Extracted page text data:
--------------------

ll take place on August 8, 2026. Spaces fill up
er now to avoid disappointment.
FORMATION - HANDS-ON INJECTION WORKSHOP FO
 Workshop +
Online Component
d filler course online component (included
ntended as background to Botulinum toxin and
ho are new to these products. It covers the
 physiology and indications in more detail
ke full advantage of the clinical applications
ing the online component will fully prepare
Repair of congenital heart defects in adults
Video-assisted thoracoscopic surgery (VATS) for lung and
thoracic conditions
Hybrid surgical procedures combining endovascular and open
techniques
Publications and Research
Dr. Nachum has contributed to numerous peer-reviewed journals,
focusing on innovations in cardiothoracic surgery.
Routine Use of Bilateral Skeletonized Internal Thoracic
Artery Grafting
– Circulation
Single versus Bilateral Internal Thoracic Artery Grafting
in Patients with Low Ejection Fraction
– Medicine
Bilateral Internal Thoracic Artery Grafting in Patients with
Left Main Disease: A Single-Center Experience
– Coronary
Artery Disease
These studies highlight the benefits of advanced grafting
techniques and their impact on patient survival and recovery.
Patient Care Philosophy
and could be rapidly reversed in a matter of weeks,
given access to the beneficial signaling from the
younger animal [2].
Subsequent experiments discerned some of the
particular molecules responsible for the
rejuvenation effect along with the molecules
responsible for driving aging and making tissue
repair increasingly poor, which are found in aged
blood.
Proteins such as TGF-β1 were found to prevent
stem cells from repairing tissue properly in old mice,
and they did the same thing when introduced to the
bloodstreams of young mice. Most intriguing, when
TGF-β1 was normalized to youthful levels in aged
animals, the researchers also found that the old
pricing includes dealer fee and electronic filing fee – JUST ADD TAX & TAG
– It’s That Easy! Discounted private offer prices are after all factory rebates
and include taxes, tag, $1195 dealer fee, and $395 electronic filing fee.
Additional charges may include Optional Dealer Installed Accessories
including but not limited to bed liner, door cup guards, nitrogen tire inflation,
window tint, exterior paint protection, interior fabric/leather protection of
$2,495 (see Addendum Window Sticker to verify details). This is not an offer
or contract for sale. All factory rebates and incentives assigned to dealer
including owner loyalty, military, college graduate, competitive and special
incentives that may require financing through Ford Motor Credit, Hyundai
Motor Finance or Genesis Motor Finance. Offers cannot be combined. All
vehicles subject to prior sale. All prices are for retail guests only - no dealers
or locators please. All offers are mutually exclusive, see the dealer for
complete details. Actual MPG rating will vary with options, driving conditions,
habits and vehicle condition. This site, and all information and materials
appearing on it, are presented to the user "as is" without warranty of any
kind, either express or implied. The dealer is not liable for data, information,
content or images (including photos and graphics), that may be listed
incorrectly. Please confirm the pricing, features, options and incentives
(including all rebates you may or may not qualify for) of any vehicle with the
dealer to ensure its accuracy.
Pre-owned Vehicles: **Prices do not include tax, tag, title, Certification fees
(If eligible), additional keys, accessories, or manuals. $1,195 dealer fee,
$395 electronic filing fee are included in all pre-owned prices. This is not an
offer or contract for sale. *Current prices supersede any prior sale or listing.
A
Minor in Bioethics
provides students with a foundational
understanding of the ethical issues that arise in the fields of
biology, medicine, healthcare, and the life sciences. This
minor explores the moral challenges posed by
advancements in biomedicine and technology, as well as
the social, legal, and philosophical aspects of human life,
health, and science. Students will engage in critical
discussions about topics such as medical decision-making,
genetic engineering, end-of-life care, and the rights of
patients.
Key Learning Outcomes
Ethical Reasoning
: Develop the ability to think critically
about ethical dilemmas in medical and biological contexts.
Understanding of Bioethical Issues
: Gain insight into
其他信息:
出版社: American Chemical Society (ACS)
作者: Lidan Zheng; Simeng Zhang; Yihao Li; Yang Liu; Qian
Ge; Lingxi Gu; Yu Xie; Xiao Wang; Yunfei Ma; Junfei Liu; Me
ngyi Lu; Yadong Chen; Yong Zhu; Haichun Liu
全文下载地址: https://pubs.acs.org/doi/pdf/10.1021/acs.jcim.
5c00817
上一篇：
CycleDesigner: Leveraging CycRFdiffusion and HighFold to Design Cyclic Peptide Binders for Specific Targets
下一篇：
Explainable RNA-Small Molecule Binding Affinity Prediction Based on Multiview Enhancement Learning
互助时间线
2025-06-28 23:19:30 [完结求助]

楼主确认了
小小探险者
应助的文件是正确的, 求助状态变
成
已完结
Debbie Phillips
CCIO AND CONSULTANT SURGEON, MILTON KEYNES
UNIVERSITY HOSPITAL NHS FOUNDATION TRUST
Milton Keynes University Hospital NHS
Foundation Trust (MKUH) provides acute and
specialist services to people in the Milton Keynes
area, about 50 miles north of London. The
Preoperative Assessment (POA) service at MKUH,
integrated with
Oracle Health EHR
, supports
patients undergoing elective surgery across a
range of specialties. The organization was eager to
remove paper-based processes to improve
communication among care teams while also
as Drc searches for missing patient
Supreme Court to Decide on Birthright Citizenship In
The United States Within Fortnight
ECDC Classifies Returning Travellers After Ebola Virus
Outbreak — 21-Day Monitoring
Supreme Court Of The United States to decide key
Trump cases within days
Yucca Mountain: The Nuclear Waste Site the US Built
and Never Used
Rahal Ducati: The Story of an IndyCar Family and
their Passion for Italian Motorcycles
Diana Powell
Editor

--------------------

**Work instruction**
All records should be written out again exactly as given.

**Solution to this exercise**
ll take place on August 8, 2026. Spaces fill up
er now to avoid disappointment.
FORMATION - HANDS-ON INJECTION WORKSHOP FO
 Workshop +
Online Component
d filler course online component (included
ntended as background to Botulinum toxin and
ho are new to these products. It covers the
 physiology and indications in more detail
ke full advantage of the clinical applications
ing the online component will fully prepare
Repair of congenital heart defects in adults
Video-assisted thoracoscopic surgery (VATS) for lung and
thoracic conditions
Hybrid surgical procedures combining endovascular and open
techniques
Publications and Research
Dr. Nachum has contributed to numerous peer-reviewed journals,
focusing on innovations in cardiothoracic surgery.
Routine Use of Bilateral Skeletonized Internal Thoracic
Artery Grafting
– Circulation
Single versus Bilateral Internal Thoracic Artery Grafting
in Patients with Low Ejection Fraction
– Medicine
Bilateral Internal Thoracic Artery Grafting in Patients with
Left Main Disease: A Single-Center Experience
– Coronary
Artery Disease
These studies highlight the benefits of advanced grafting
techniques and their impact on patient survival and recovery.
Patient Care Philosophy
and could be rapidly reversed in a matter of weeks,
given access to the beneficial signaling from the
younger animal [2].
Subsequent experiments discerned some of the
particular molecules responsible for the
rejuvenation effect along with the molecules
responsible for driving aging and making tissue
repair increasingly poor, which are found in aged
blood.
Proteins such as TGF-β1 were found to prevent
stem cells from repairing tissue properly in old mice,
and they did the same thing when introduced to the
bloodstreams of young mice. Most intriguing, when
TGF-β1 was normalized to youthful levels in aged
animals, the researchers also found that the old
pricing includes dealer fee and electronic filing fee – JUST ADD TAX & TAG
– It’s That Easy! Discounted private offer prices are after all factory rebates
and include taxes, tag, $1195 dealer fee, and $395 electronic filing fee.
Additional charges may include Optional Dealer Installed Accessories
including but not limited to bed liner, door cup guards, nitrogen tire inflation,
window tint, exterior paint protection, interior fabric/leather protection of
$2,495 (see Addendum Window Sticker to verify details). This is not an offer
or contract for sale. All factory rebates and incentives assigned to dealer
including owner loyalty, military, college graduate, competitive and special
incentives that may require financing through Ford Motor Credit, Hyundai
Motor Finance or Genesis Motor Finance. Offers cannot be combined. All
vehicles subject to prior sale. All prices are for retail guests only - no dealers
or locators please. All offers are mutually exclusive, see the dealer for
complete details. Actual MPG rating will vary with options, driving conditions,
habits and vehicle condition. This site, and all information and materials
appearing on it, are presented to the user "as is" without warranty of any
kind, either express or implied. The dealer is not liable for data, information,
content or images (including photos and graphics), that may be listed
incorrectly. Please confirm the pricing, features, options and incentives
(including all rebates you may or may not qualify for) of any vehicle with the
dealer to ensure its accuracy.
Pre-owned Vehicles: **Prices do not include tax, tag, title, Certification fees
(If eligible), additional keys, accessories, or manuals. $1,195 dealer fee,
$395 electronic filing fee are included in all pre-owned prices. This is not an
offer or contract for sale. *Current prices supersede any prior sale or listing.
A
Minor in Bioethics
provides students with a foundational
understanding of the ethical issues that arise in the fields of
biology, medicine, healthcare, and the life sciences. This
minor explores the moral challenges posed by
advancements in biomedicine and technology, as well as
the social, legal, and philosophical aspects of human life,
health, and science. Students will engage in critical
discussions about topics such as medical decision-making,
genetic engineering, end-of-life care, and the rights of
patients.
Key Learning Outcomes
Ethical Reasoning
: Develop the ability to think critically
about ethical dilemmas in medical and biological contexts.
Understanding of Bioethical Issues
: Gain insight into
其他信息:
出版社: American Chemical Society (ACS)
作者: Lidan Zheng; Simeng Zhang; Yihao Li; Yang Liu; Qian
Ge; Lingxi Gu; Yu Xie; Xiao Wang; Yunfei Ma; Junfei Liu; Me
ngyi Lu; Yadong Chen; Yong Zhu; Haichun Liu
全文下载地址: https://pubs.acs.org/doi/pdf/10.1021/acs.jcim.
5c00817
上一篇：
CycleDesigner: Leveraging CycRFdiffusion and HighFold to Design Cyclic Peptide Binders for Specific Targets
下一篇：
Explainable RNA-Small Molecule Binding Affinity Prediction Based on Multiview Enhancement Learning
互助时间线
2025-06-28 23:19:30 [完结求助]

楼主确认了
小小探险者
应助的文件是正确的, 求助状态变
成
已完结
Debbie Phillips
CCIO AND CONSULTANT SURGEON, MILTON KEYNES
UNIVERSITY HOSPITAL NHS FOUNDATION TRUST
Milton Keynes University Hospital NHS
Foundation Trust (MKUH) provides acute and
specialist services to people in the Milton Keynes
area, about 50 miles north of London. The
Preoperative Assessment (POA) service at MKUH,
integrated with
Oracle Health EHR
, supports
patients undergoing elective surgery across a
range of specialties. The organization was eager to
remove paper-based processes to improve
communication among care teams while also
as Drc searches for missing patient
Supreme Court to Decide on Birthright Citizenship In
The United States Within Fortnight
ECDC Classifies Returning Travellers After Ebola Virus
Outbreak — 21-Day Monitoring
Supreme Court Of The United States to decide key
Trump cases within days
Yucca Mountain: The Nuclear Waste Site the US Built
and Never Used
Rahal Ducati: The Story of an IndyCar Family and
their Passion for Italian Motorcycles
Diana Powell
Editor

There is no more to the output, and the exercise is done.